We have 3 xbox live accounts running through a Sky Fibre router at the same time. Don't know why the BT one should cause a problem? I don't know if the adapters will improve matters but for less than £19, it's not too expensive to give it a try.


----------



## Joe pd (Dec 2, 2009)

Spinonit said:


> I have two boys and both of them have an xbox (slim - not xbox One). For xmas, we bought them xbox live credits (or whatever it is you buy), but only one xbox can connect to xbox live through my router. I can alternate which one, but it's a lot of faffing about and I don't understand why both xbox's can't just connect at the same time.
> 
> It seems like it's a known conflict between BT's Homehub and xbox live. something to do with NAT, but I'm a bit clueless with this type of thing, so I'm just throwing the question out there; does anyone know how to overcome this, or does anyone know whether one (or two) of these TP-Link AV200 Powerline Adapters (or similar) would cure it and allow both my boys to access xbox live at the same time?

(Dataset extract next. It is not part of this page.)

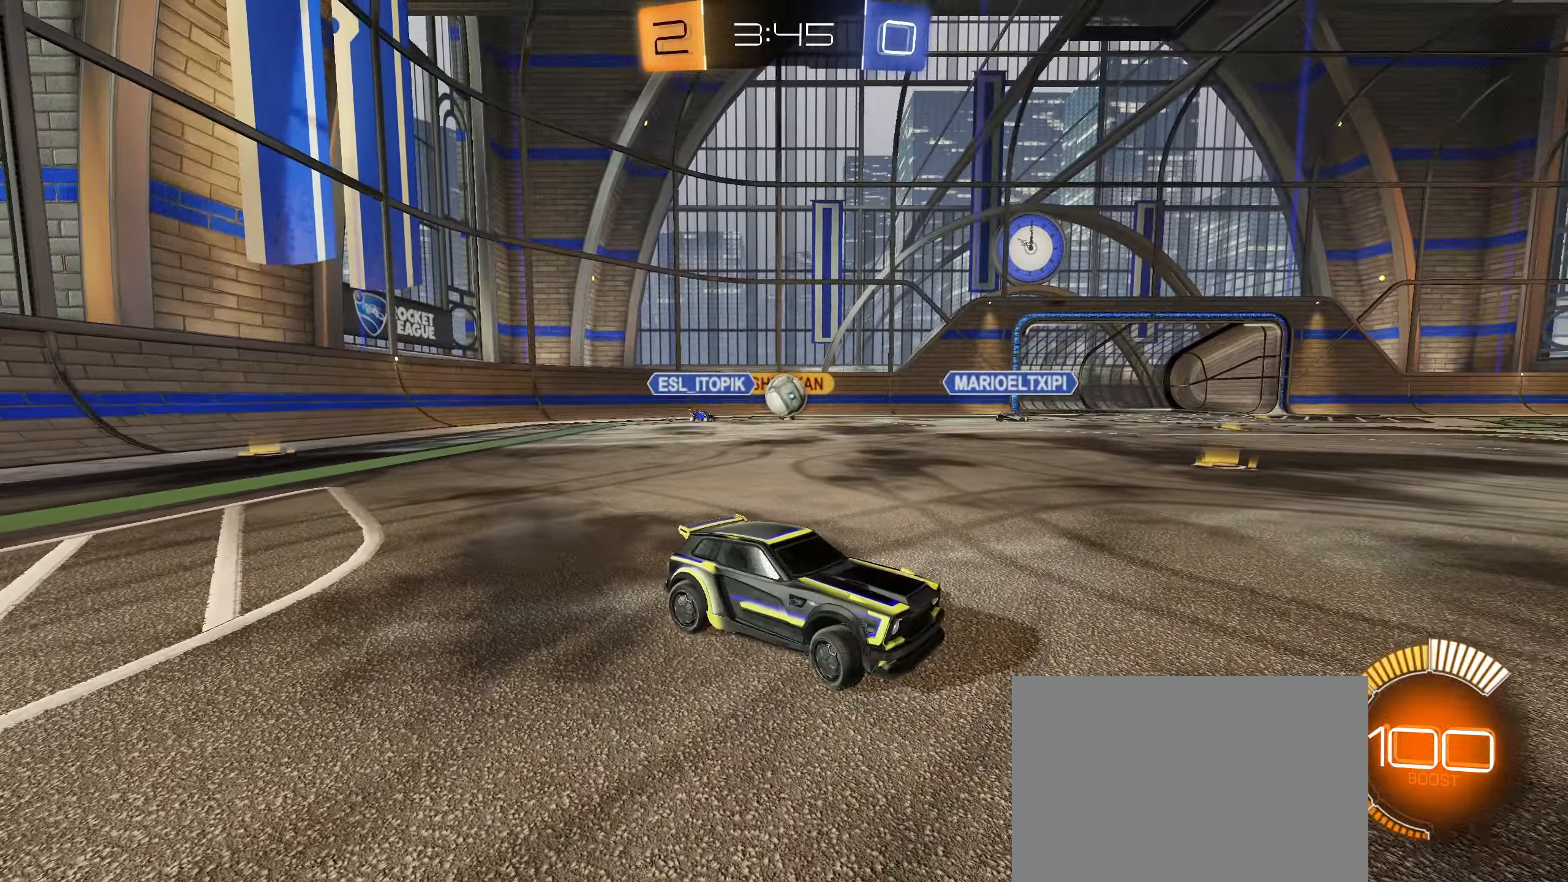
{"buttons": ["L1", "R2"], "left_stick": "left", "right_stick": "center", "events": [[216, "left_stick", "center"], [266, "left_stick", "left"], [483, "L1", "down"]]}
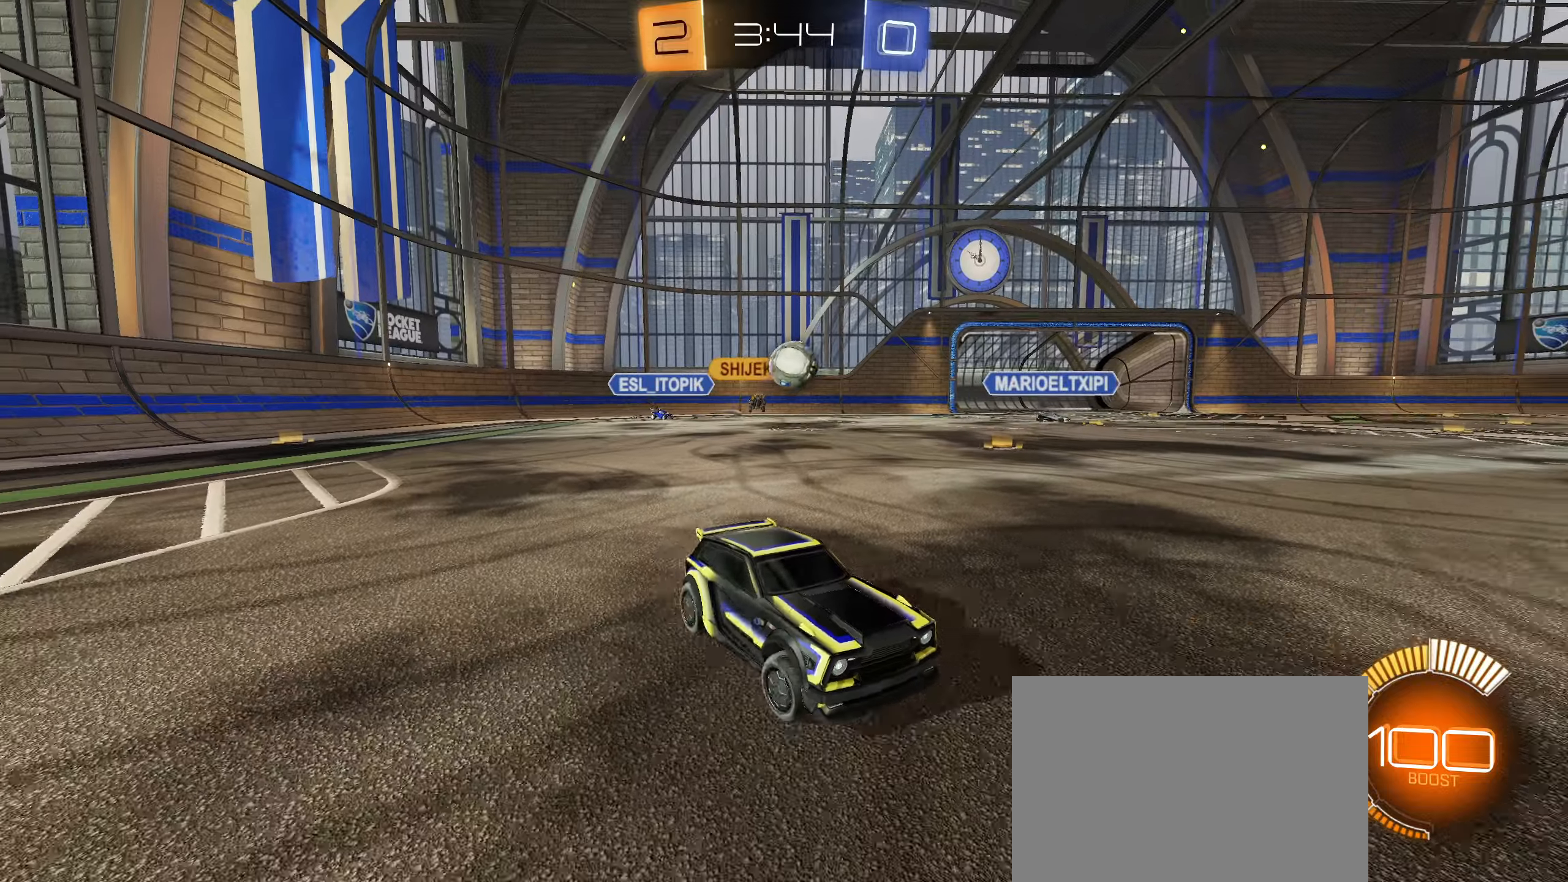
{"buttons": [], "left_stick": "left", "right_stick": "center", "events": [[50, "R2", "up"], [150, "L1", "up"], [267, "R2", "down"], [417, "R2", "up"]]}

I think your problem is that both Xbox's are trying to connect using the same IP address. So if this is true what i would suggest is making one of them connect to the router manually.

How you do this is by going to your "Network Settings" under "System" and selecting the wireless adapter built into the Xbox. Now you want to change the settings to manually obtain the IP address, DNS etc so you should be able to use the following to connect:

IP Address - 192.168.1.83
Subnet Mask - 255.255.255.0
Default Gateway - 192.168.1.1

Primary DNS - 192.168.1.1
Secondary DNS - Leave this blank

Remember you only have to do this for one Xbox, the other should connect automatically. Once you save the settings above be sure to test if it can connect to the internet, this should put your NAT type on Open or Moderate.

Thanks,


----------